Cybersecurity Regulatory Science

The FDA notes that their Center for Devices and Radiological Health (CDRH) identified medical device cybersecurity as one of their top 10 regulatory science gaps. In the CDRH publication “Regulatory Science Priorities (FY2016)” it was noted that (page 8):

“Digital Health and cybersecurity are some of the fastest growing areas impacting medical devices. Devices are being increasingly used in networked environments and are expected to communicate with one another securely and accurately. To ensure these technologies and technological environments achieve the desired public health impact, research is needed to enhance performance and security of medical devices and interoperability, and to understand the impact of software modifications on device performance.”

With that in mind the FDA, in conjunction with the National Science Foundation and the DHS Science and Technology Directorate, is attempting to establish a cybersecurity regulatory science research framework to foster a collaborative research conducted between federal agencies such as NSF, DHS S&T, academia, medical device industry, and third party experts and other organizations with input from FDA.

Workshop Agenda

This scheduled workshop is designed to support that effort by conducting a number of simultaneous working sessions discussing the following topics:

• Relationship between medical device cybersecurity and patient safety;

• Unique cybersecurity and regulatory challenges for medical devices;

• Differences in cybersecurity between home care, large health care providers, and acute care settings (e.g., ambulance, emergency room);

• The roles and intersection of information technology professionals and biomedical engineering staff;

• Potential metrics, evaluation tools to test and quantify the cybersecurity of medical devices and systems;

• Automated and manual tools for communicating cybersecurity information about medical device design and function;

• Best practices for cybersecurity of medical devices at deployment and how to apply updates throughout the medical device lifecycle;

• Human factor issues in cybersecurity of medical device development, deployment, and use of devices; and

• Best practices in cybersecurity design, deployment, and post-deployment activities and procedures.
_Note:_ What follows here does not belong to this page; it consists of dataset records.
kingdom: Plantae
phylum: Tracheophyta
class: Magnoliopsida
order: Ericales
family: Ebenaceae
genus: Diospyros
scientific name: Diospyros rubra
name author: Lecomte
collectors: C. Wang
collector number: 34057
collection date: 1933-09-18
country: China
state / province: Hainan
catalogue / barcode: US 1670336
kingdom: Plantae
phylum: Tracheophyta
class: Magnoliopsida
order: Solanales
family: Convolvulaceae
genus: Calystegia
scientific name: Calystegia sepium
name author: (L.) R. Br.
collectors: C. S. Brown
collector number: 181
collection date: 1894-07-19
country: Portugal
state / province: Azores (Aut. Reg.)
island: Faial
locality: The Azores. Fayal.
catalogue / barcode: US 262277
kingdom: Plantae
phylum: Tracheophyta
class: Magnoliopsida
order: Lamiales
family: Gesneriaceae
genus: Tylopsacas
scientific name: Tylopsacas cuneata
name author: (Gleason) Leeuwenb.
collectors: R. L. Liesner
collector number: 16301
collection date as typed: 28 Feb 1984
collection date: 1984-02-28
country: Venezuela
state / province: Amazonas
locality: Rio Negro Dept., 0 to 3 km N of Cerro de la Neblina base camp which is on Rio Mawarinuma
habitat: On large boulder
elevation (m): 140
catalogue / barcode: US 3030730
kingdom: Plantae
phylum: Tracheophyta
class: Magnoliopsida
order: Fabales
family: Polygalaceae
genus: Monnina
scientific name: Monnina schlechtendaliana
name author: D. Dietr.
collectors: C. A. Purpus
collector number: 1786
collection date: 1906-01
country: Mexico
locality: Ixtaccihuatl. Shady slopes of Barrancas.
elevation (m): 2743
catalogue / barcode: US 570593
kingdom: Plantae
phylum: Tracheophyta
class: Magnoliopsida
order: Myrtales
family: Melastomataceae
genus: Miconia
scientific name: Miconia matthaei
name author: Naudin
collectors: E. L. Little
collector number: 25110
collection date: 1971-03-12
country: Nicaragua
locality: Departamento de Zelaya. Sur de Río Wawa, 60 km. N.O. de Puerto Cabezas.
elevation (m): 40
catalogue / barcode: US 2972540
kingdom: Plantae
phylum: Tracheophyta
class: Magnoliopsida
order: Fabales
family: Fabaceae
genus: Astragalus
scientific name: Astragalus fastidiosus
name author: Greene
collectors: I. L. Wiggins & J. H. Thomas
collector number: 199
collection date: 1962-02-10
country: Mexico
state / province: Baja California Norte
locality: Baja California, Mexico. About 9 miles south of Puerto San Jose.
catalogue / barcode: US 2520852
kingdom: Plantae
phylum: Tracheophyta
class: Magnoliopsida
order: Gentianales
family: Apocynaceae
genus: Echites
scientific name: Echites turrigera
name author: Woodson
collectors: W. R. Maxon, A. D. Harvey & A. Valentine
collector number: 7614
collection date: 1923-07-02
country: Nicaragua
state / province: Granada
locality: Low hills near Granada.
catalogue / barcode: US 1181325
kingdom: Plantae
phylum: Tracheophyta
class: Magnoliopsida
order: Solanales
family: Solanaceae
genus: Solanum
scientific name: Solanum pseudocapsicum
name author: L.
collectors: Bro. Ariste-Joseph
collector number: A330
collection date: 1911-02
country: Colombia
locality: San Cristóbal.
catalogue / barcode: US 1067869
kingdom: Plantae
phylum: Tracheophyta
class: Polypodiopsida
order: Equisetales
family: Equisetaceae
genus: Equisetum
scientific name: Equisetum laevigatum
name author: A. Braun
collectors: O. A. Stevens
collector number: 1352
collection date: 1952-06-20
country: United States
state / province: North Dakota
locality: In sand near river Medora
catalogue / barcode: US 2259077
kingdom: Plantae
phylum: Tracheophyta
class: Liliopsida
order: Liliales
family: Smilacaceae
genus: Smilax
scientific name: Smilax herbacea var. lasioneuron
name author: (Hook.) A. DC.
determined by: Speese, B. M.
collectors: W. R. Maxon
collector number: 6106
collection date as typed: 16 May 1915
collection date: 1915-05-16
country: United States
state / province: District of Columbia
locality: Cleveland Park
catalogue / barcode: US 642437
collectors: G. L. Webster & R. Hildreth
Each of the sessions will attempt to add to address the:

• Immediate cybersecurity challenges and potential solutions to facilitate entry of innovative medical devices into the marketplace;

• Cybersecurity regulatory science gaps to which solutions can be developed through additional scientific research; and

• Long-term cybersecurity research challenges which may need significant additional basic research.

Public Participation

Personnel wishing to participate in the workshop need to register in advance via the FDA’s workshop registration page. Unfortunately, as of 8:20 am EDT today that page does not show this planned workshop even though the notice states that early registration is recommended due to limited seating.

The FDA is also soliciting written comments on the above topics. Written comments may be submitted via the Federal eRulemaking Portal (www.Regulations.gov; Docket # FDA-2017-N-1572). Those comments should be submitted by June 23^rd, 2017.

Please note that the Federal Register notice specifically states that the workshop is not designed to discuss FDA policy regarding cybersecurity of medical devices.